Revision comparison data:

=== Section Start ===

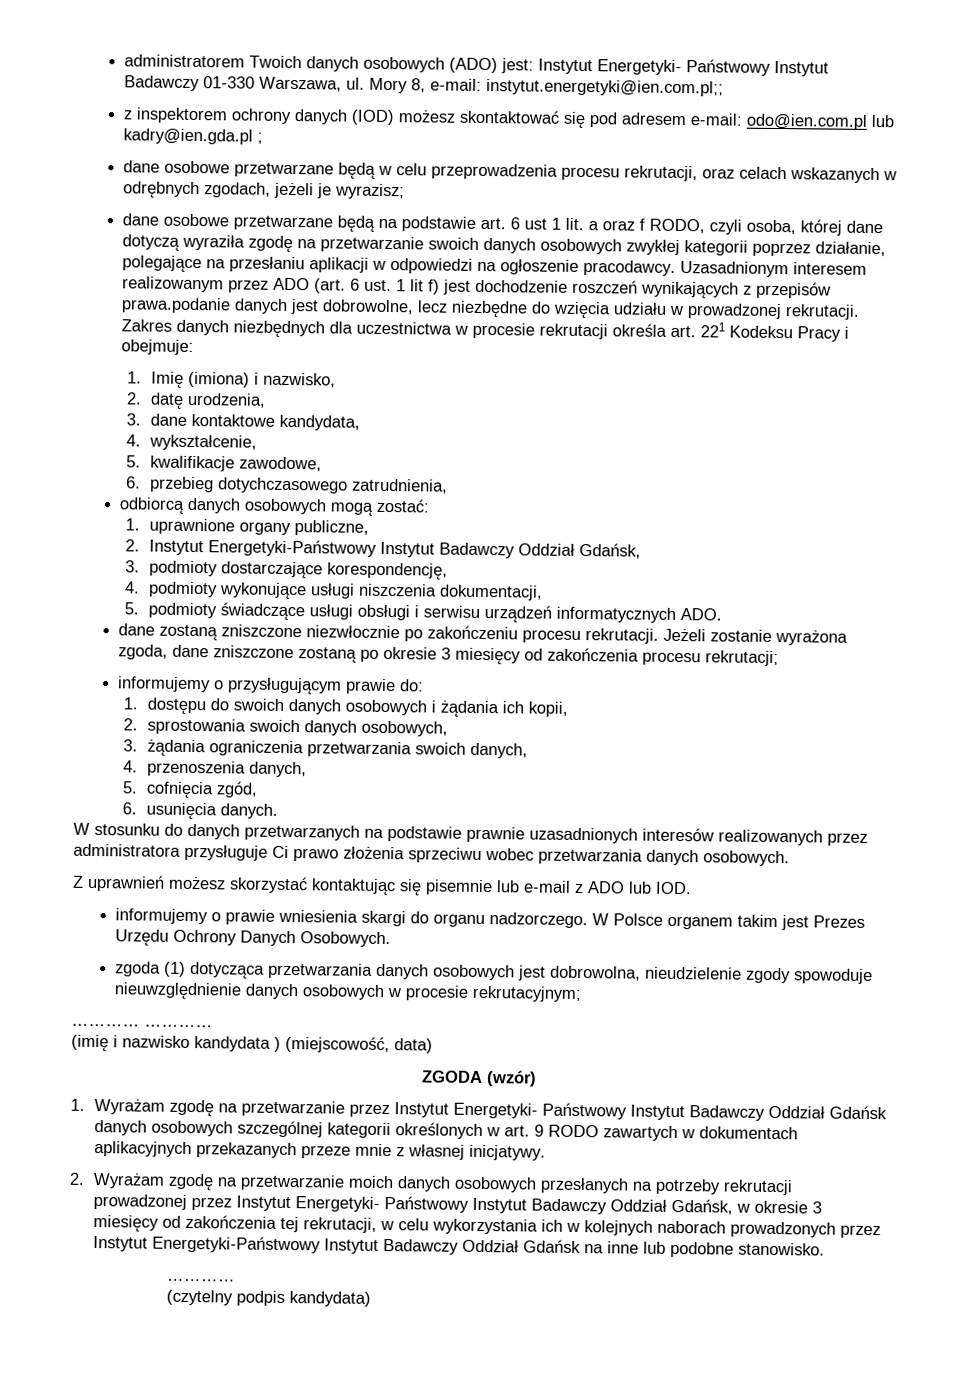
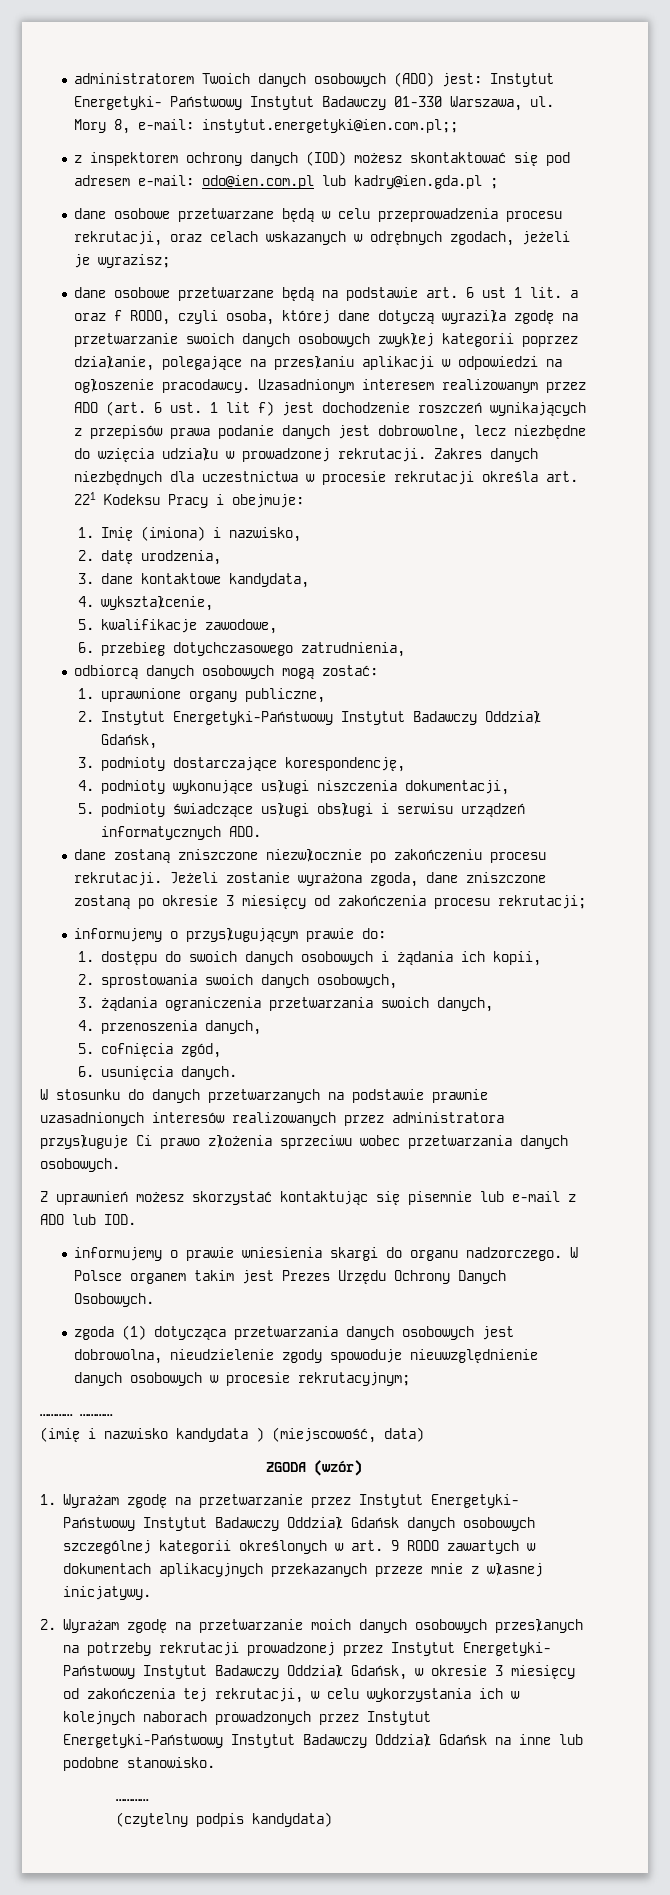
[120,297,231,314] prawa.podanie -> [169,425,274,439] prawa podanie

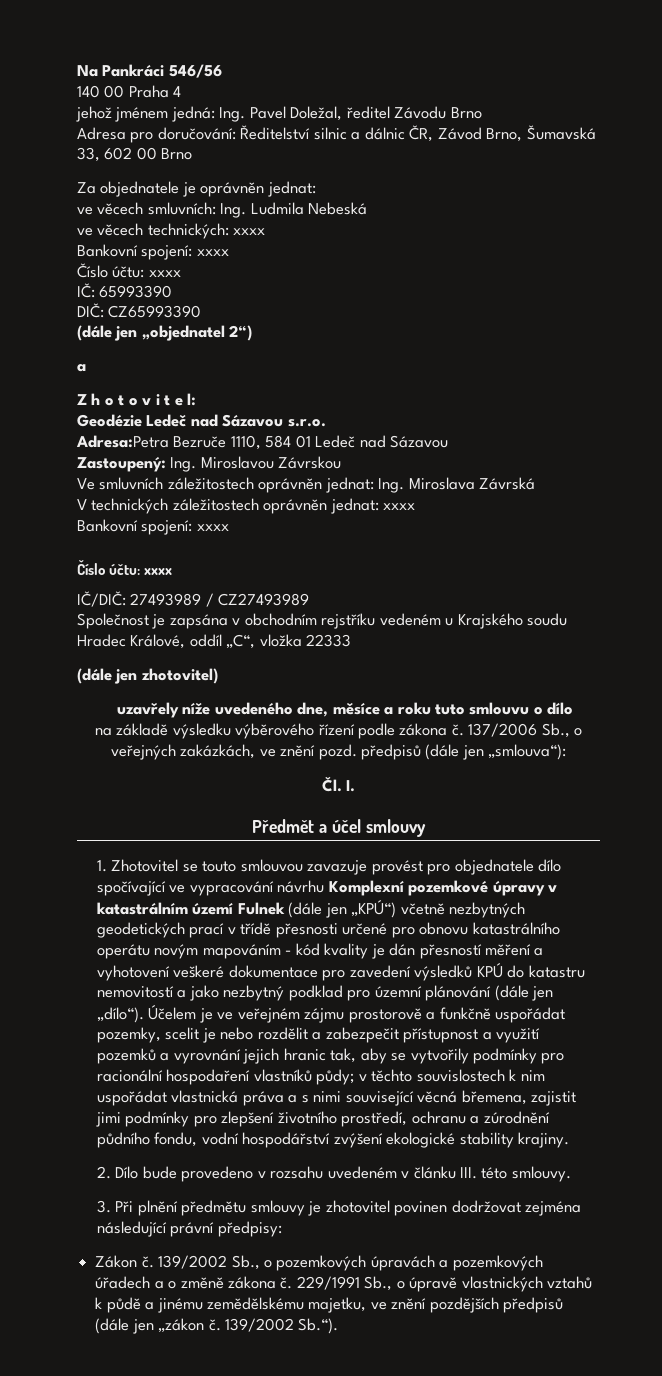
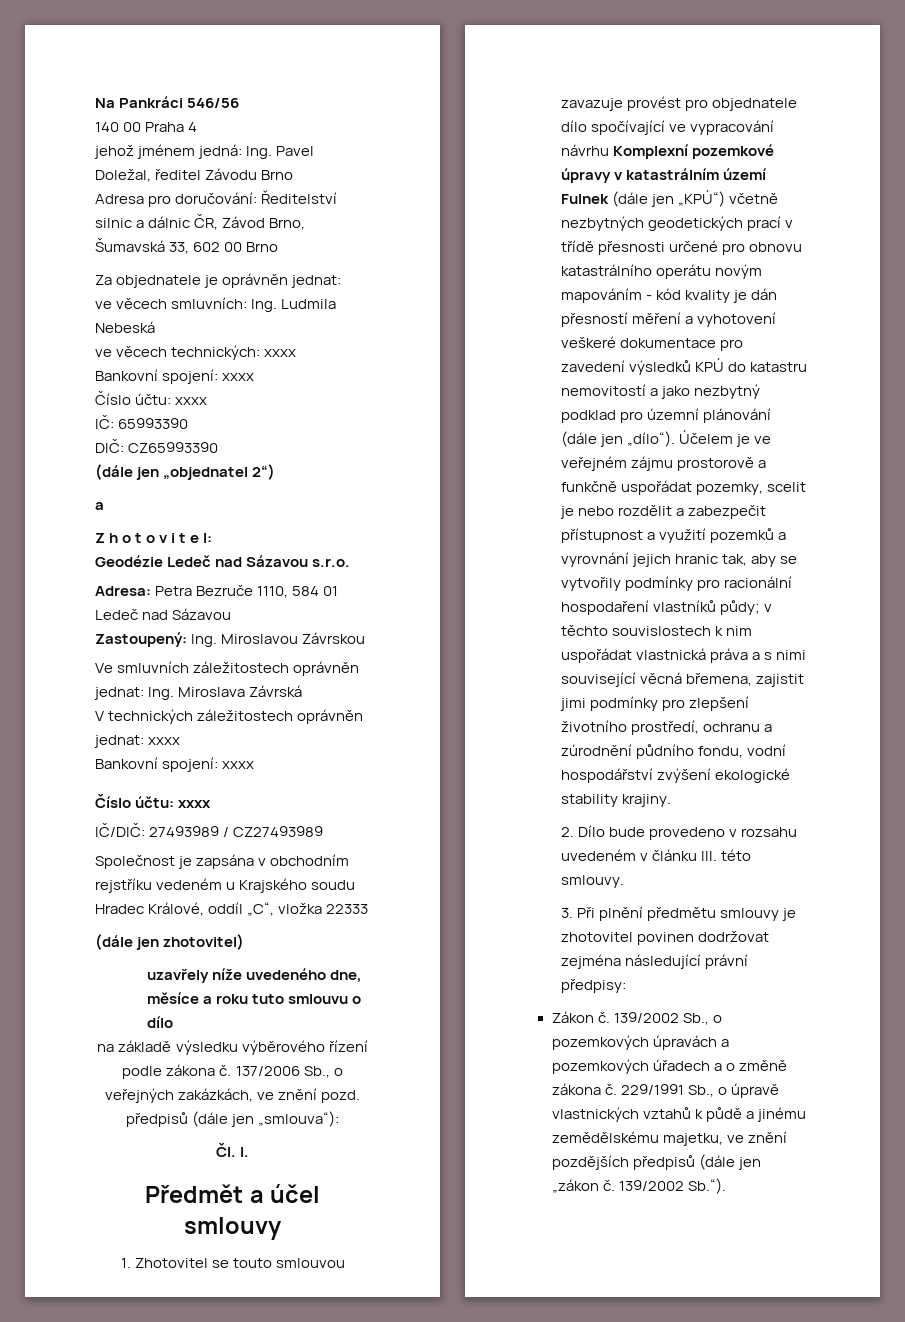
[76,435,169,448] Adresa:Petra -> [95,586,193,596] Adresa: Petra

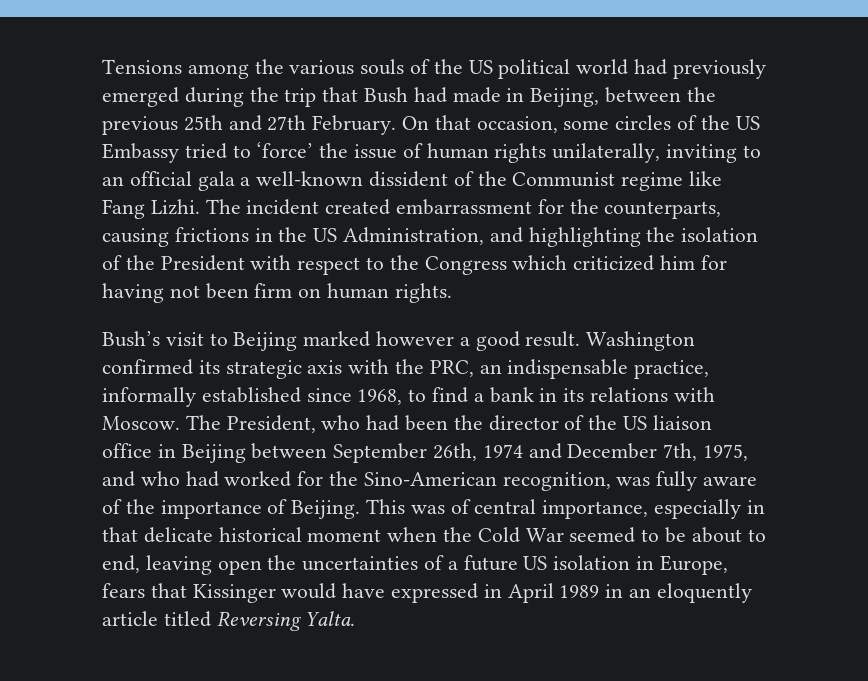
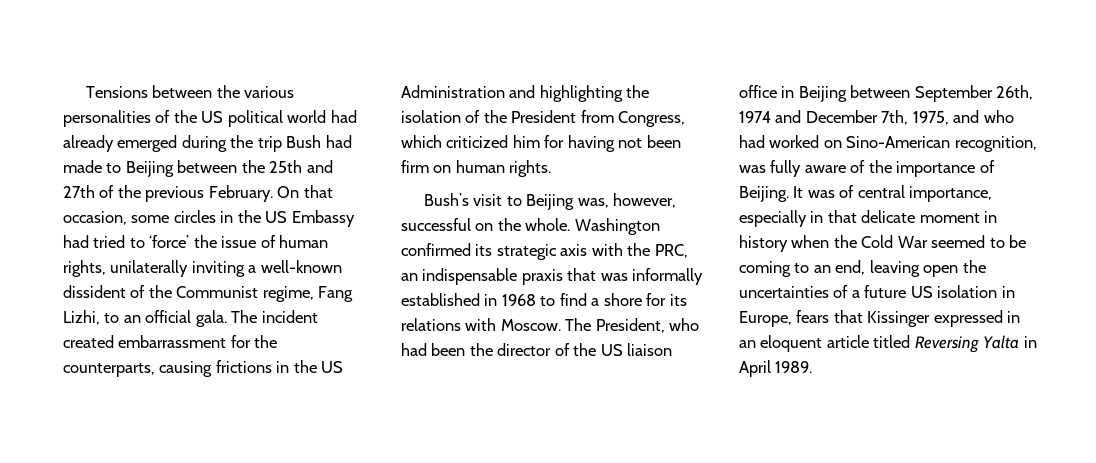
[187,64,249,79] among -> [152,85,213,98] between
[360,59,405,75] souls -> [63,110,151,127] personalities
[672,59,766,79] previously -> [63,135,114,152] already
[322,87,359,102] that -> (282, 144) none
[506,87,716,107] [102,116,178,135] in Beijing, between the previous -> [106,160,265,177] to Beijing between the
(307, 123) none -> [99,185,205,202] of the previous
[677,115,698,130] of -> [220,211,234,223] in
(179, 153) none -> [63,235,89,248] had
[494,143,761,163] [102,171,235,191] rights unilaterally, inviting to an official gala -> [63,260,245,277] rights, unilaterally inviting
[621,171,723,191] [102,199,200,219] regime like Fang Lizhi. -> [262,286,354,302] [63,310,227,327] regime, Fang Lizhi, to an official gala.
[343,227,485,245] Administration, -> [401,85,505,98] Administration
[250,255,507,275] with respect to the Congress -> [580,110,686,127] from Congress,
[303,331,581,351] marked however a good result. -> [577,193,677,208] [401,218,571,231] was, however, successful on the whole.
[634,360,710,379] [102,387,403,407] practice, informally established since 1968, -> [521,268,704,285] [401,293,536,306] praxis that was informally established in 1968
[489,387,558,403] bank in -> [603,293,667,306] shore for
[297,471,359,486] for the -> [823,140,842,148] on
[366,499,406,514] This -> [793,186,804,198] It
[218,527,382,542] historical moment -> [919,211,998,223] [739,235,788,252] moment in history
[691,527,766,543] about to -> [739,261,831,277] coming to an
[281,583,752,603] [102,611,356,631] would have expressed in April 1989 in an eloquently article titled Reversing Yalta. -> [933,310,1021,327] [739,335,1037,353] [739,360,813,377] expressed in an eloquent article titled Reversing Yalta in April 1989.

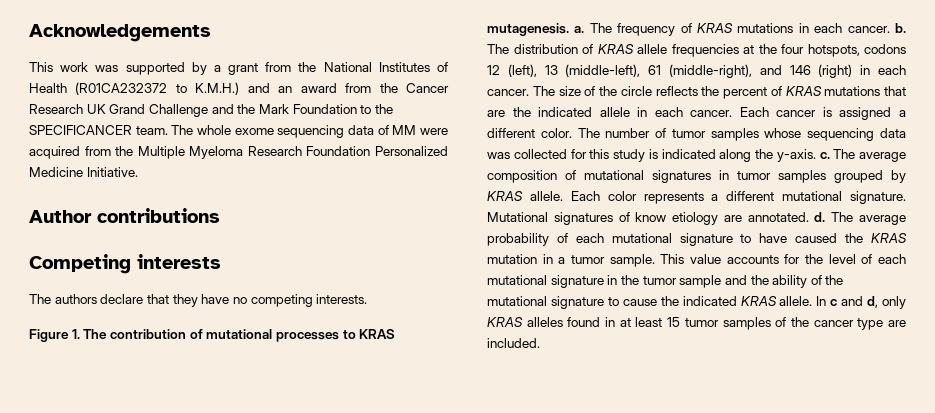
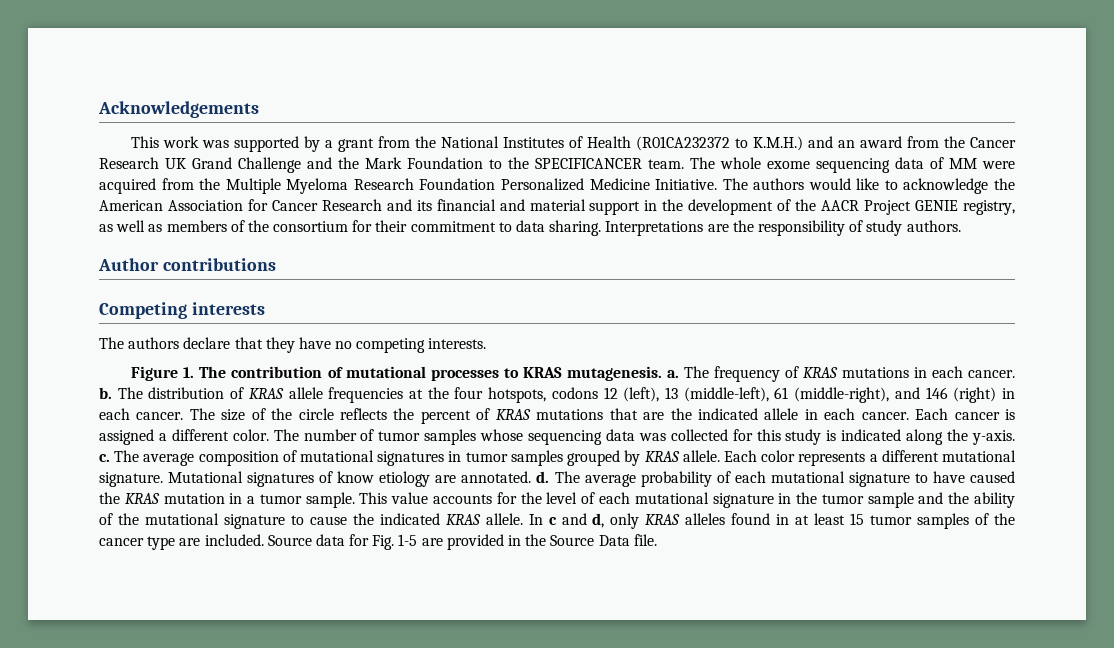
(138, 172) none -> [722,178,1015,194] [99,199,1015,215] [99,220,961,236] The authors would like to acknowledge the American Association for Cancer Research and its financial and material support in the development of the AACR Project GENIE registry, as well as members of the consortium for their commitment to data sharing. Interpretations are the responsibility of study authors.
(540, 343) none -> [267,534,657,550] Source data for Fig. 1-5 are provided in the Source Data file.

=== Section End ===

The records above must all be output exactly. Omit the images.

[120,297,231,314] prawa.podanie -> [169,425,274,439] prawa podanie

[76,435,169,448] Adresa:Petra -> [95,586,193,596] Adresa: Petra

[187,64,249,79] among -> [152,85,213,98] between
[360,59,405,75] souls -> [63,110,151,127] personalities
[672,59,766,79] previously -> [63,135,114,152] already
[322,87,359,102] that -> (282, 144) none
[506,87,716,107] [102,116,178,135] in Beijing, between the previous -> [106,160,265,177] to Beijing between the
(307, 123) none -> [99,185,205,202] of the previous
[677,115,698,130] of -> [220,211,234,223] in
(179, 153) none -> [63,235,89,248] had
[494,143,761,163] [102,171,235,191] rights unilaterally, inviting to an official gala -> [63,260,245,277] rights, unilaterally inviting
[621,171,723,191] [102,199,200,219] regime like Fang Lizhi. -> [262,286,354,302] [63,310,227,327] regime, Fang Lizhi, to an official gala.
[343,227,485,245] Administration, -> [401,85,505,98] Administration
[250,255,507,275] with respect to the Congress -> [580,110,686,127] from Congress,
[303,331,581,351] marked however a good result. -> [577,193,677,208] [401,218,571,231] was, however, successful on the whole.
[634,360,710,379] [102,387,403,407] practice, informally established since 1968, -> [521,268,704,285] [401,293,536,306] praxis that was informally established in 1968
[489,387,558,403] bank in -> [603,293,667,306] shore for
[297,471,359,486] for the -> [823,140,842,148] on
[366,499,406,514] This -> [793,186,804,198] It
[218,527,382,542] historical moment -> [919,211,998,223] [739,235,788,252] moment in history
[691,527,766,543] about to -> [739,261,831,277] coming to an
[281,583,752,603] [102,611,356,631] would have expressed in April 1989 in an eloquently article titled Reversing Yalta. -> [933,310,1021,327] [739,335,1037,353] [739,360,813,377] expressed in an eloquent article titled Reversing Yalta in April 1989.

(138, 172) none -> [722,178,1015,194] [99,199,1015,215] [99,220,961,236] The authors would like to acknowledge the American Association for Cancer Research and its financial and material support in the development of the AACR Project GENIE registry, as well as members of the consortium for their commitment to data sharing. Interpretations are the responsibility of study authors.
(540, 343) none -> [267,534,657,550] Source data for Fig. 1-5 are provided in the Source Data file.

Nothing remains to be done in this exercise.